***** Provided data

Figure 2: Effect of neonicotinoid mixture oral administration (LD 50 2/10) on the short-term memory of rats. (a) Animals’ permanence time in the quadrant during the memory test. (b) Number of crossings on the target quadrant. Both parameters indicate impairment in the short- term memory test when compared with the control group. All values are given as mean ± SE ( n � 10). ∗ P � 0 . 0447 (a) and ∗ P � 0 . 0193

**********
***** Provided data

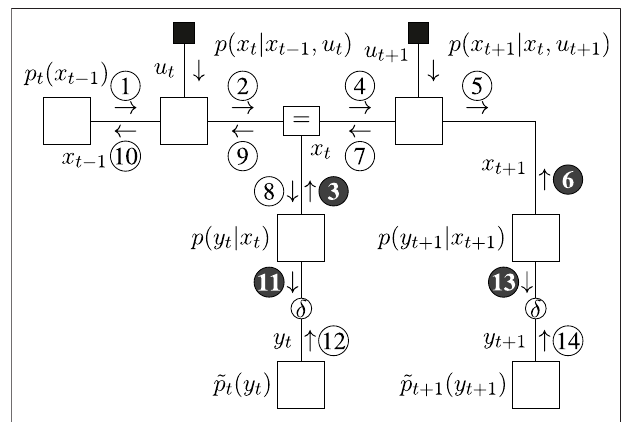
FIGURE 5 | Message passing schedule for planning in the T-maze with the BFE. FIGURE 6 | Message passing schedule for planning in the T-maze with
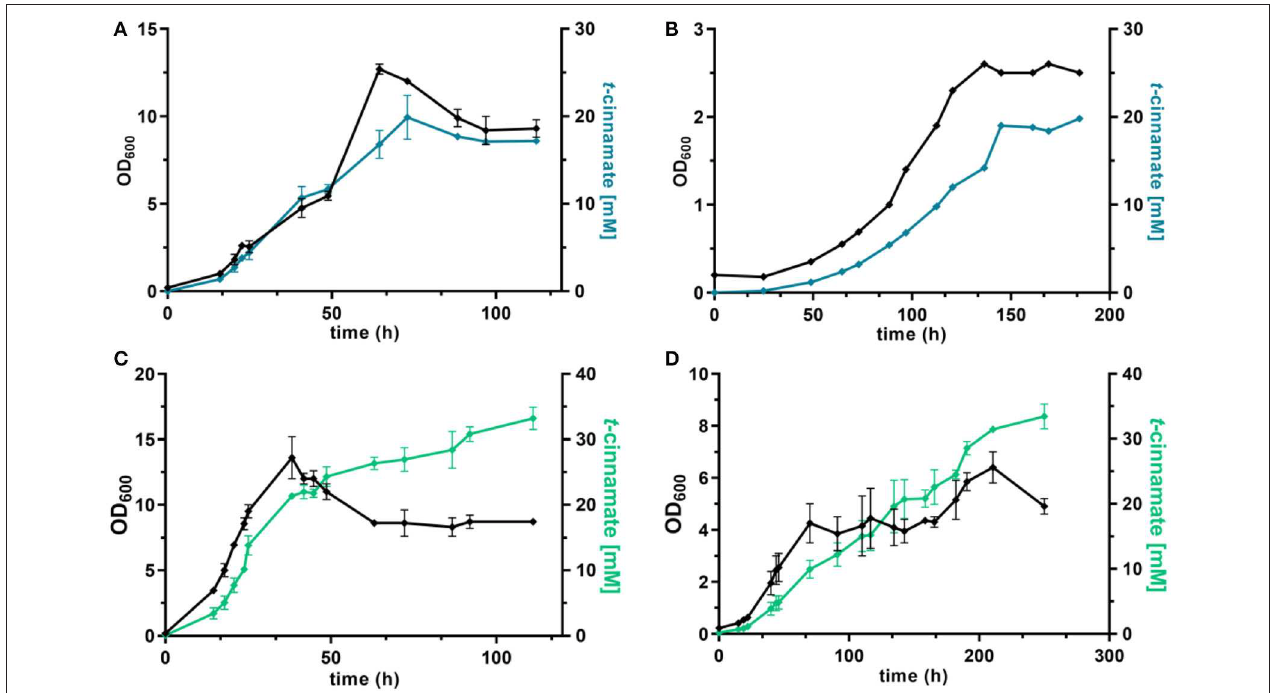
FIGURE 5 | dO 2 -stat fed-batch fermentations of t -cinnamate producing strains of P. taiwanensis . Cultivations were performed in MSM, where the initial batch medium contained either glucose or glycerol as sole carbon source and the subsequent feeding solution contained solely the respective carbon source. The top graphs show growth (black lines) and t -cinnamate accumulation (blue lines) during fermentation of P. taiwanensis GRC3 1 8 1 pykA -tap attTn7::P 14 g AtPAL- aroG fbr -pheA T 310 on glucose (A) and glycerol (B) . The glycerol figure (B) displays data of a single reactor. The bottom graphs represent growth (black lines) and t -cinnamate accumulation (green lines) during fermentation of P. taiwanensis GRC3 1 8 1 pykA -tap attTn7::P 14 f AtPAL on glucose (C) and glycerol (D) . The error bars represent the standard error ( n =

**********
***** Provided data

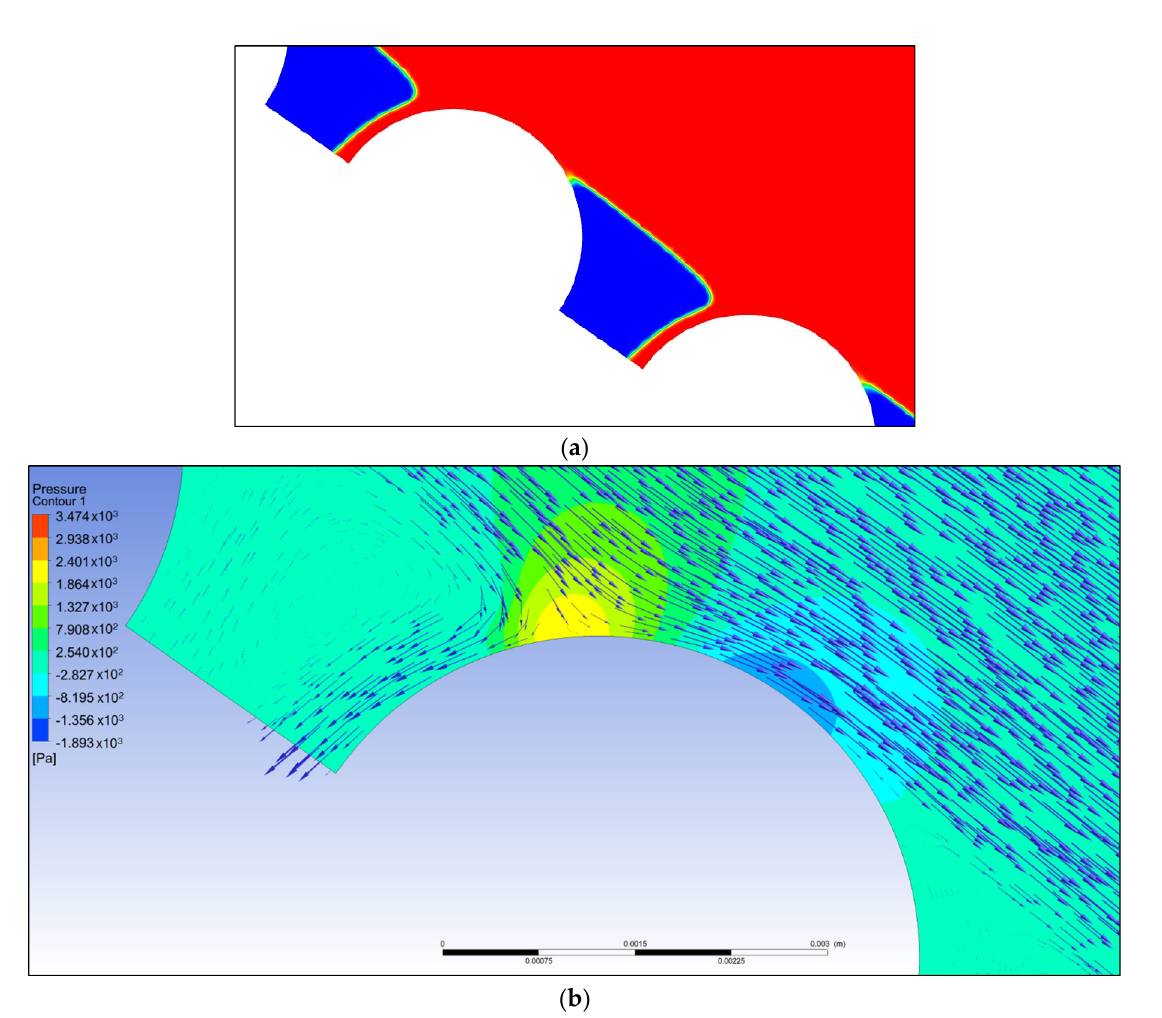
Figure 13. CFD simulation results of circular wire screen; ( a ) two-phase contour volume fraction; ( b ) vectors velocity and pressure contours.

**********

Identify each line of the material where the word "with" shows up, and copy it.

**Written reply**
Figure 2: Effect of neonicotinoid mixture oral administration (LD 50 2/10) on the short-term memory of rats. (a) Animals’ permanence time in the quadrant during the memory test. (b) Number of crossings on the target quadrant. Both parameters indicate impairment in the short- term memory test when compared with the control group. All values are given as mean ± SE ( n � 10). ∗ P � 0 . 0447 (a) and ∗ P � 0 . 0193
FIGURE 5 | Message passing schedule for planning in the T-maze with the BFE. FIGURE 6 | Message passing schedule for planning in the T-maze with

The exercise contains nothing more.